What if I'm the perfect fit? What if I'm everything they're looking for?

And then I got out of bed. I dried my tears. And I felt like I could breathe again for the first time in so long.

I journaled about what life would look like when I had a consistent, documentable, understandable income and we could finally buy a house. Or even a car. I thought about how good it would feel to just have one W-2 at tax time instead of a billion 1099s and quarterly self employment taxes and business registrations and QuickBooks.

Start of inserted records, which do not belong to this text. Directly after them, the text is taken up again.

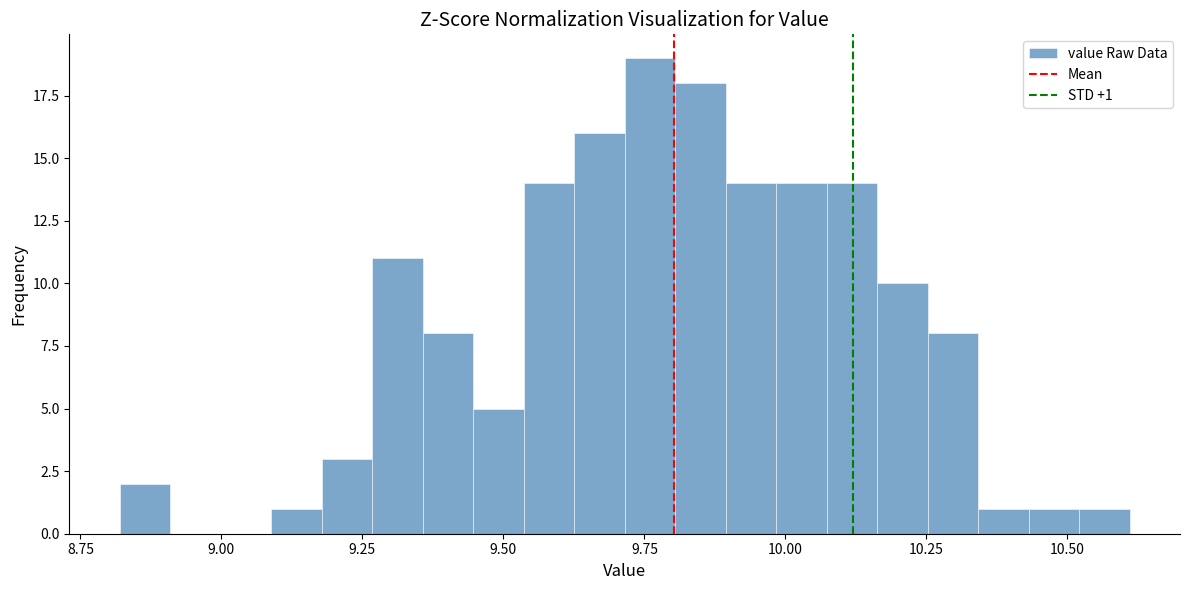

Around what value on the x-axis is the tallest bar? Give the approximate position of its centre, as read against the axis.

9.75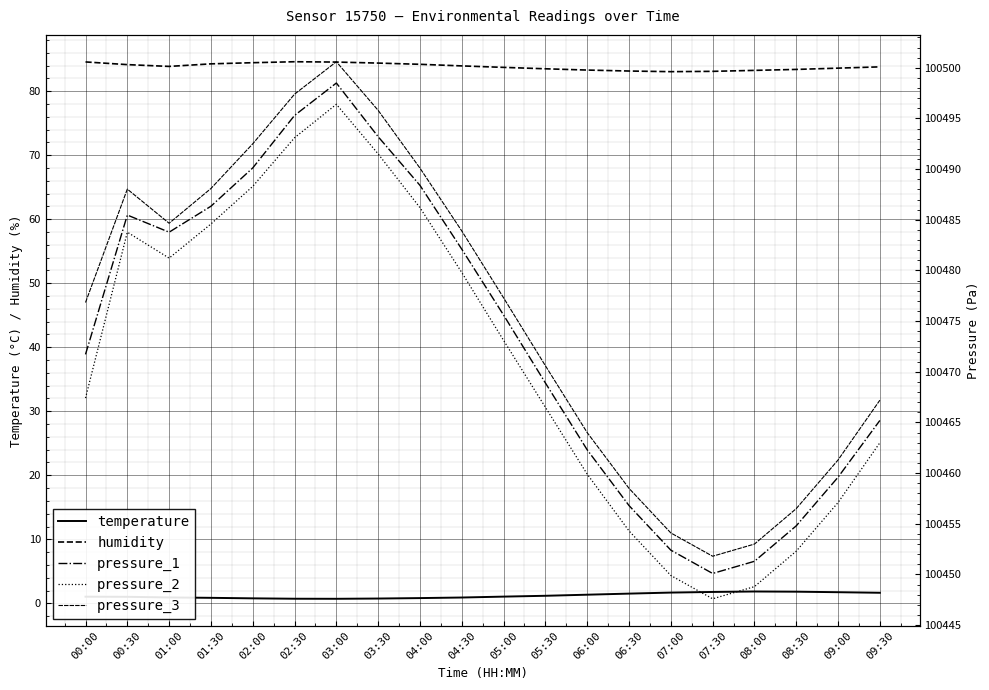

Reading left to right, list all the values displayed in this chart.

temperature: 00:00=1.0	00:30=1.0	01:00=0.9	01:30=0.9	02:00=0.8	02:30=0.7	03:00=0.7	03:30=0.8	04:00=0.8	04:30=0.9	05:00=1.1	05:30=1.2	06:00=1.4	06:30=1.5	07:00=1.7	07:30=1.8	08:00=1.9	08:30=1.8	09:00=1.7	09:30=1.6
humidity: 00:00=84.6	00:30=84.2	01:00=83.9	01:30=84.3	02:00=84.5	02:30=84.6	03:00=84.5	03:30=84.4	04:00=84.2	04:30=84.0	05:00=83.7	05:30=83.5	06:00=83.3	06:30=83.2	07:00=83.0	07:30=83.1	08:00=83.2	08:30=83.4	09:00=83.6	09:30=83.8
pressure_1: 00:00=100471.7	00:30=100485.5	01:00=100483.8	01:30=100486.3	02:00=100490.1	02:30=100495.3	03:00=100498.5	03:30=100493.2	04:00=100488.4	04:30=100482.1	05:00=100475.6	05:30=100468.9	06:00=100462.3	06:30=100456.8	07:00=100452.4	07:30=100450.1	08:00=100451.3	08:30=100454.8	09:00=100459.6	09:30=100465.2
pressure_2: 00:00=100467.4	00:30=100483.8	01:00=100481.2	01:30=100484.6	02:00=100488.3	02:30=100493.1	03:00=100496.4	03:30=100491.5	04:00=100486.2	04:30=100479.8	05:00=100473.1	05:30=100466.5	06:00=100459.9	06:30=100454.3	07:00=100449.9	07:30=100447.6	08:00=100448.8	08:30=100452.3	09:00=100457.1	09:30=100463.0
pressure_3: 00:00=100476.8	00:30=100488.0	01:00=100484.7	01:30=100488.1	02:00=100492.5	02:30=100497.4	03:00=100500.6	03:30=100495.8	04:00=100490.1	04:30=100483.9	05:00=100477.3	05:30=100470.6	06:00=100464.0	06:30=100458.5	07:00=100454.1	07:30=100451.8	08:00=100453.0	08:30=100456.5	09:00=100461.3	09:30=100467.2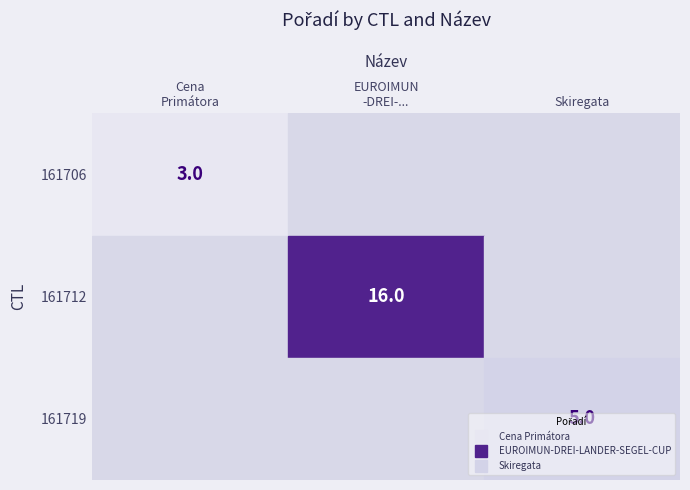

How many positive values does the 161706 series have?

1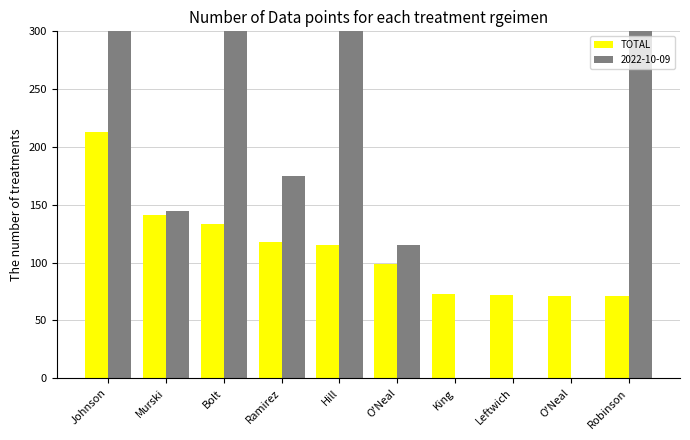

How many data points are less than 115?

5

I thought about what it would feel like to work with likeminded people who are passionate about marketing, advertising, social media, and delivering experiences that make people smile and solve problems, instead of feeling completely alone as a business owner.

Somehow, by coming to terms with this life shift, I'm able to step back into my roles at home without such resentment. I am able to appreciate them more, and I wake up grateful again. I'm grateful to stay in PJs all day and make my bed. I look forward to food shopping in the middle of the day and taking my time to cook dinner. I'm excited to pick my kids up from the bus stop when it's pouring rain. Because I know something new is just ahead.

I haven't heard back from any jobs I've applied to, and I would be lying if I said I wasn't a little nervous. But I know this.

What's meant for me shall not pass me.

I know what I have to offer. I know that the perfect place for me is out there and I know that I won't have to compromise my individuality or my integrity for the right fit.

I have no idea what my future looks like, but I know that it's big. I know it allows me to be in my fullest expression of self, use my creativity and passion, be seen, and experience the abundance I've worked so hard for.

I really enjoyed looking back on all these memories and am filled with gratitude for every lesson, friendship, business relationship, and especially those who stuck their neck out for me, and those who gave me a shot when I had no experience. "Thank You" will never be enough.